Jaben’s political connections gave him ears around the Kansas City grand jury, which occasionally reviewed gambling-related investigations but always had difficulty locating pertinent players.

As one official reflected during the Kefauver hearings, “The minute these racket boys would hear that the grand jury was in session to investigate rackets, the difficulty would be in finding them. They would go to Florida or Los Angeles or Chicago, to the four corners of the earth, and there would be nobody to investigate in Kansas City.”

He slowed down following his tax evasion pinch and must have been surprised that, even with his formidable political and judicial connections, he couldn’t get the conviction tossed out.

By the late 1960s, he was exposed as the king of the numbers racket in Kansas City, but by then he was slowing down — and the Civellas were gaining steam in Las Vegas.

“I’m not denying that I shot a few craps in my life,” Jaben told a reporter in a rare interview not long after losing his appeal on a tax conviction, “but at no time did I want to take this city and convert it into a crap game.

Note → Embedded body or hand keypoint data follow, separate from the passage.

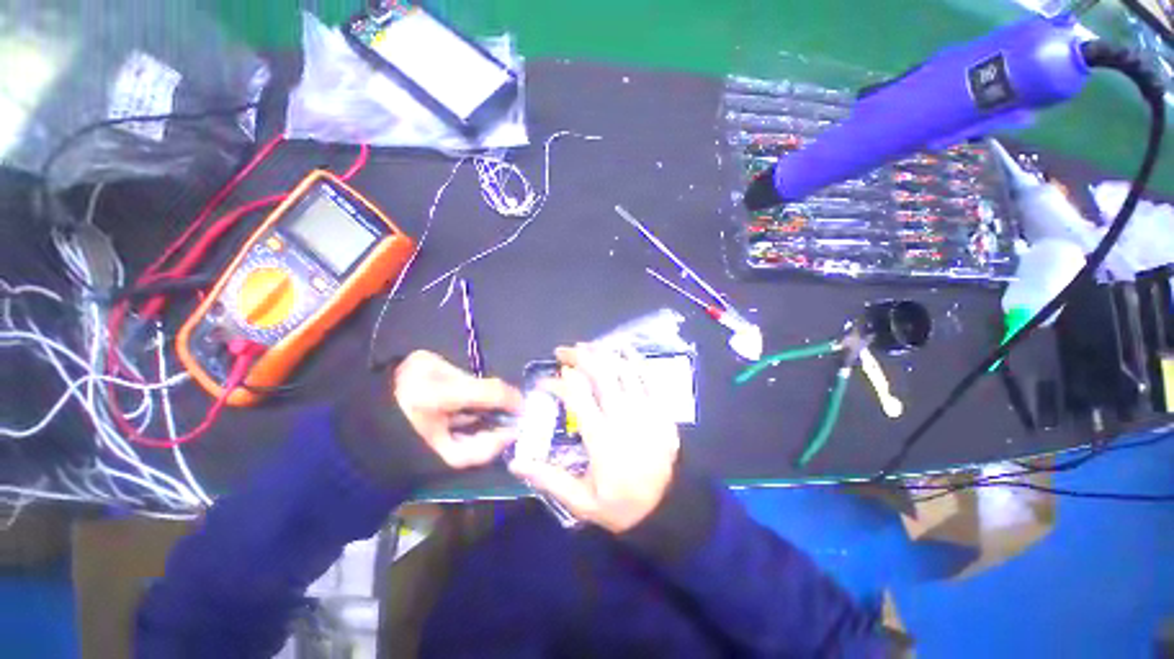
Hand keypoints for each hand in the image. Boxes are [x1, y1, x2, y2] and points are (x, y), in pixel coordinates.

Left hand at [394, 351, 522, 468]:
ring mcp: (424, 359)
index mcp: (432, 394)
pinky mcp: (421, 357)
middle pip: (478, 383)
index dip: (511, 400)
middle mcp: (429, 367)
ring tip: (460, 414)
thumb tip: (513, 431)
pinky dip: (458, 389)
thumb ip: (486, 447)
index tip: (523, 410)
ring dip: (472, 396)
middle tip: (489, 419)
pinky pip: (455, 374)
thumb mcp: (447, 458)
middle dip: (488, 402)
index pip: (488, 389)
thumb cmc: (403, 452)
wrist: (359, 438)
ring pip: (468, 378)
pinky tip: (448, 403)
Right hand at [509, 345, 680, 532]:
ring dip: (603, 353)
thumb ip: (549, 479)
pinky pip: (649, 377)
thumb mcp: (581, 502)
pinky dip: (635, 359)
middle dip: (578, 357)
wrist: (669, 509)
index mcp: (602, 439)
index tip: (543, 381)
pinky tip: (623, 348)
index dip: (556, 383)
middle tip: (562, 351)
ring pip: (623, 370)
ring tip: (586, 346)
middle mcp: (624, 418)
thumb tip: (515, 461)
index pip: (576, 396)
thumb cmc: (622, 505)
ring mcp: (647, 410)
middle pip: (600, 374)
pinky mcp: (663, 409)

“I was against having slot machines in drug stores and groceries in the city like they had them in the ‘30s. Some of our high-caliber businessmen profited from those slot machines, you know.”

As with many exposed racket bosses, Jaben blamed the newspapers for his undoing. He called himself a “Kansas City Star-manufactured politician” and a “Star-manufactured underworld figure.”

Which sounded authentic until you realized Jaben was a key figure in the numbers racket for decades. He made a score and for the most part remained off the radar, free of the police blotter and out of the news pages. The Civellas were more powerful and dangerous, Snag Klein more notorious and photogenic, but few players in the Kansas City underworld scene knew how to earn better than Jaben. Cards, dice, or policy slips, betting on the ponies or ballgames, he kept a piece of the action until his health failed in the late 1960s. He died in July 1972 at age 66 and spent just a few months in prison over a long life of crime.

His Black Book status barely slowed him down in his adopted hometown, but his notoriety was just enough to bust him and other Midwestern crime figures out of the development of the Landmark.

Considering the Landmark’s hard-luck history, maybe Jaben got the best of it there, too.